I fell in love with FastAPI in 2019. Coming from years of Django and Flask, it felt like the future of Python web development had finally arrived.

Automatic API documentation? Type hints that actually do something? Async support that doesn't make you want to cry? Sign me up.

But like every shiny new framework, FastAPI tutorials get you running in 5 minutes and then abandon you when it's time to deploy to production. I learned this the hard way when my first FastAPI service fell over under real load.

Here's everything I wish someone had told me before I deployed my first FastAPI server.

Why I Switched to FastAPI (And Why You Should Too)

I spent six years building APIs in Django REST Framework. DRF is solid, but it's heavy. For simple APIs, you're pulling in an entire ORM, admin interface, templating system, and middleware stack you'll never use.

Flask felt lighter, but then you spend weeks gluing together extensions for validation, documentation, authentication, and database connections. Every project becomes a custom framework.
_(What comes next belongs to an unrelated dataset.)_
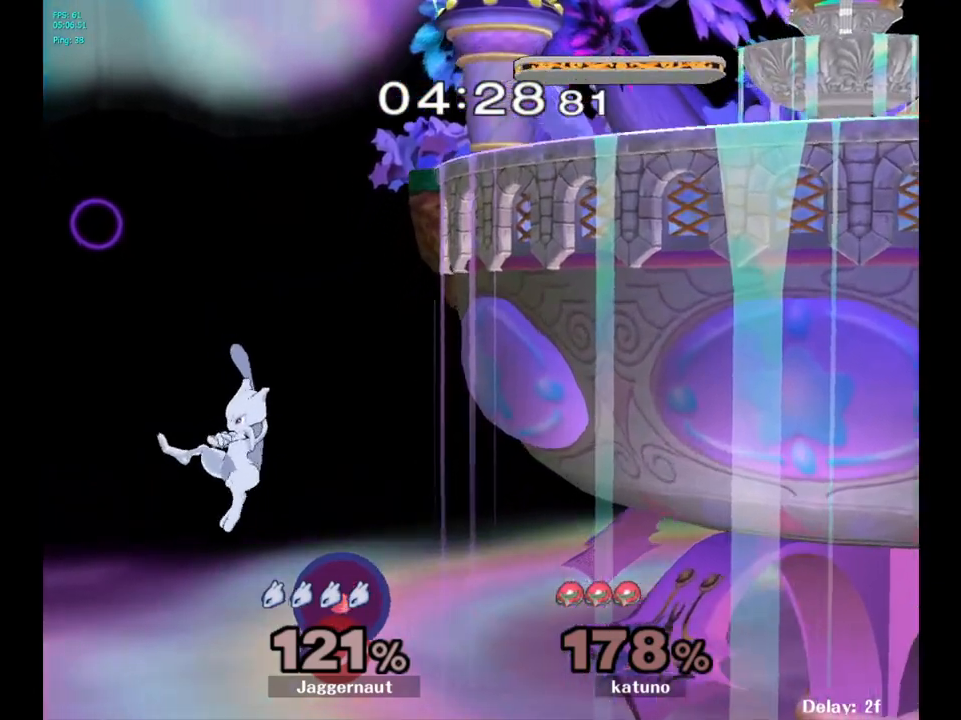
{"buttons": ["B"], "left_stick": "up-right", "right_stick": "center", "events": [[317, "B", "down"], [417, "B", "up"], [500, "B", "down"]]}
FastAPI hit the sweet spot: lightweight like Flask, but batteries-included for API development. Plus, the automatic OpenAPI documentation meant I could finally stop maintaining API docs by hand.

The performance didn't hurt either. FastAPI benchmarks closer to Node.js and Go than traditional Python frameworks. For APIs that actually get used, this matters.

The Setup That Doesn't Lie to You

Most FastAPI tutorials show you this:

from fastapi import FastAPI

app = FastAPI()

@app.get("/")
def read_root():
    return {"Hello": "World"}

# Then: uvicorn main:app --reload

This works great for demos. It's catastrophic for production.

Here's what a real FastAPI project structure looks like:

your-api/
├── app/
│   ├── __init__.py
│   ├── main.py              # Application factory
│   ├── config.py            # Settings management
│   ├── dependencies.py      # Dependency injection
│   ├── models/
│   │   ├── __init__.py
│   │   └── user.py          # Pydantic models
│   ├── routers/
│   │   ├── __init__.py
│   │   ├── auth.py          # Authentication endpoints
│   │   └── users.py         # User management endpoints
│   ├── services/
│   │   ├── __init__.py
│   │   └── user_service.py  # Business logic
│   └── database/
│       ├── __init__.py
│       └── connection.py    # Database setup
├── requirements.txt
├── requirements-dev.txt     # Development dependencies
├── docker-compose.yml
├── Dockerfile
├── gunicorn.conf.py         # Production server config
└── alembic/                 # Database migrations
    └── versions/

I know it looks like overkill for a simple API. Trust me on this one. I've refactored too many "simple" FastAPI apps that grew into unmaintainable messes.

gunicorn.conf.py: The File That Saves Your Sleep

Every FastAPI tutorial tells you to use uvicorn main:app --reload. That's great for development. For production, it's a recipe for 2 AM phone calls.

Uvicorn is a single-process server. If it crashes, your entire API goes down. If you get a traffic spike, it can't scale. If you have a memory leak, it'll eventually consume all available RAM.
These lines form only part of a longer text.